Avez-vous jamais essayé de penser la musique sans rythme ? Le rythme n’est-il pas constitutif de toute forme de musique ? Non, nous dit Christophe Levaux, chercheur en musicologie à l’Université de Liège, une tradition de musique sans rythme existe bel et bien, et ce depuis des décennies. Dans son article consacré aux « démesures » de la musique du drone, il se propose de retracer l'histoire de ce style musical minimaliste né au début des années soixante, et ayant influencé une bonne partie des innovations de la musique pop et savante en Occident jusque dans les années 2000. L’article sur le drone nous amène en plein milieu du nouveau numéro de la revue en ligne Interval(le)s, périodique du Centre Interdisciplinaire de la Poétique Appliquée (CIPA) de l'ULg : Qu’est-ce que c’est que le « rythme » – comment pourrions-nous repenser aujourd’hui ce concept esthétique qui remonte à l’Antiquité ?
Lorsqu'il est question du « rythme » d'une danse, ne pensons-nous pas en premier lieu à des structures régulières, musicalement définies, transposées en mouvements réguliers et harmonieux des danseurs, danseurs qui se fondent en une unité lors de l'exécution ? Gerko Egert, chercheur en Étude de la danse à la Freie Universität Berlin, décrit la performance what they are instead of, qui remet en question cette représentation conventionnelle du rapport entre danse et rythme ainsi qu'entre identité et corps1. Dans cette œuvre, les rythmes ne sont situables ni dans les corps ni en tant qu'opérations entre des corps donnés, mais naissent plutôt comme configurations éphémères qui sous-tendent transversalement ceux-ci.

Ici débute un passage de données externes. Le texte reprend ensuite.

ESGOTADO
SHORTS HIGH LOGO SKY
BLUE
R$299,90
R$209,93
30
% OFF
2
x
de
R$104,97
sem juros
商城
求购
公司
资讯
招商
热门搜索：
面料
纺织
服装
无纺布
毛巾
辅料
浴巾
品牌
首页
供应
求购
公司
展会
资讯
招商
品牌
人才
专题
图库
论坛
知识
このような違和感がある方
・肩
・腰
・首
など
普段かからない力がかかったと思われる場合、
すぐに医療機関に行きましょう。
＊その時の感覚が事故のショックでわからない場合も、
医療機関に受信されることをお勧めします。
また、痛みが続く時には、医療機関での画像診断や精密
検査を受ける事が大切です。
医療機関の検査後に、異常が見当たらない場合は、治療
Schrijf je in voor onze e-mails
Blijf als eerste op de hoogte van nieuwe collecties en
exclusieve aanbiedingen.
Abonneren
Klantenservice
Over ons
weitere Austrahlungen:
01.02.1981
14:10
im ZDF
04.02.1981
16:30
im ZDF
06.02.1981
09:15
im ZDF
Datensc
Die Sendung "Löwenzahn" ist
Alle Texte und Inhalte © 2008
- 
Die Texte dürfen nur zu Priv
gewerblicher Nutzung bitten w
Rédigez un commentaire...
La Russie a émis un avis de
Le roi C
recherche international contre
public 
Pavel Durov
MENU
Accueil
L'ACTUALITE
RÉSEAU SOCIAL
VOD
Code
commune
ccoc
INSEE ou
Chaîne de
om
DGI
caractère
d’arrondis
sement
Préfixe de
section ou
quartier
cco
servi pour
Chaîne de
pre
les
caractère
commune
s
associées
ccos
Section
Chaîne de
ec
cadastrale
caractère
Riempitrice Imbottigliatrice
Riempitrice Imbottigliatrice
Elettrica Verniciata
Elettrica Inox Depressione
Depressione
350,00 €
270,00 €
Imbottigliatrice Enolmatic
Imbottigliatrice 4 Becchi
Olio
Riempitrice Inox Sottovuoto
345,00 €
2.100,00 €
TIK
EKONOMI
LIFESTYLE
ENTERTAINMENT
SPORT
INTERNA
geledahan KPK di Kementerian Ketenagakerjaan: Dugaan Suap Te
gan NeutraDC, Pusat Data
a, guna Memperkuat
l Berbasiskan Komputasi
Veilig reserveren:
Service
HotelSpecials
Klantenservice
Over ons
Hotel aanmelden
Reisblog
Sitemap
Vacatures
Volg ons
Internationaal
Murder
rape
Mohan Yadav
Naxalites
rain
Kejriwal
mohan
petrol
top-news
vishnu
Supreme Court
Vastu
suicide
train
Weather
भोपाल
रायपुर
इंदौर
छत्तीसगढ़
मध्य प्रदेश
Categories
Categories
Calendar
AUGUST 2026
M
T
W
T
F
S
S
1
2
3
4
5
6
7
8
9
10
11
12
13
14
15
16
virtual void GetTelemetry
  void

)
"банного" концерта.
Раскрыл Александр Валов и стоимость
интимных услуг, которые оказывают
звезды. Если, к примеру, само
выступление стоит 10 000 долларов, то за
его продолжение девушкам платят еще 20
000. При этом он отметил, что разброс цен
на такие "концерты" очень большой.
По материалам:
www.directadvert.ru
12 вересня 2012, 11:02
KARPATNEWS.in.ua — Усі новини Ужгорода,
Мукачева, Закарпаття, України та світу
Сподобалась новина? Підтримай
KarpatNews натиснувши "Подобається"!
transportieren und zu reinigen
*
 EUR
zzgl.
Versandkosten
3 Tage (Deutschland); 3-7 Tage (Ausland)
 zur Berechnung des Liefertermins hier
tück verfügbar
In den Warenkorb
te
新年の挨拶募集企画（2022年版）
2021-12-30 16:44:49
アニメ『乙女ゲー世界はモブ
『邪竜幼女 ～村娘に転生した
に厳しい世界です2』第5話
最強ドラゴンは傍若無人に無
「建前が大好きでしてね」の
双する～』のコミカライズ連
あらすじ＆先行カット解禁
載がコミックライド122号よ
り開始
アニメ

Ce qui apparaît dans ces rythmes en interférence n'est ni un corps, ni deux, comme l'illustrent puissamment les photos de cette mise en scène.
Parler du « rythme » d'une œuvre appartient, semble-t-il, au répertoire de tournures prêtes-à-l'emploi des critiques, et ce dans presque toute forme d'art. On peut louer pour son rythme aussi bien une mise en scène théâtrale qu'un titre vidéoludique, un film autant qu'une traduction réussie, un bâtiment ou une peinture de même qu'une installation vidéo ou un spot publicitaire. Pourtant, dans la plupart des cas, ce discours sur le rythme n'est rien d'autre qu'une métaphore voulant signifier que, dans l’œuvre en question, l'on constate un quelconque phénomène de répétition, un va-et-vient, un retour d'un élément déjà connu, une alternance planifiée de moments intenses et détendus. Le concept n'a de force analytique qu'en de rares cas, le plus souvent encore quand il s'agit de décrire des textes littéraires en vers ou des œuvres musicales.
Comment pourrait-on alors, pour d'autres formes d'arts et médias également, transformer cette métaphore peu spécifique en instrument permettant de décrire précisément des phénomènes esthétiques, en mettant ceci à chaque fois en rapport avec une forme concrète d'art ? La revue Interval(le)s s'est fixé pour objectif « d'étudier les langages littéraires, musicaux et plastiques dans leur spécificité tout en abordant des problématiques communes et transversales à ces différents domaines d'expression artistique ». Au sein du numéro 7 de cette revue2, intitulé « Réinventer le rythme », s'ajoutent encore d'autres langages à ceux déjà cités : filmique, télévisuel et théâtral, de même que vidéoludique. Toutes les contributions à ce numéro bilingue (français/allemand), avec à chaque fois des accents différents cependant, posent la question du profit à tirer d'un concept de rythme qualitatif, non numérique et non binaire, pour l'analyse d’œuvres d’art et de phénomènes esthétiques de toutes sortes.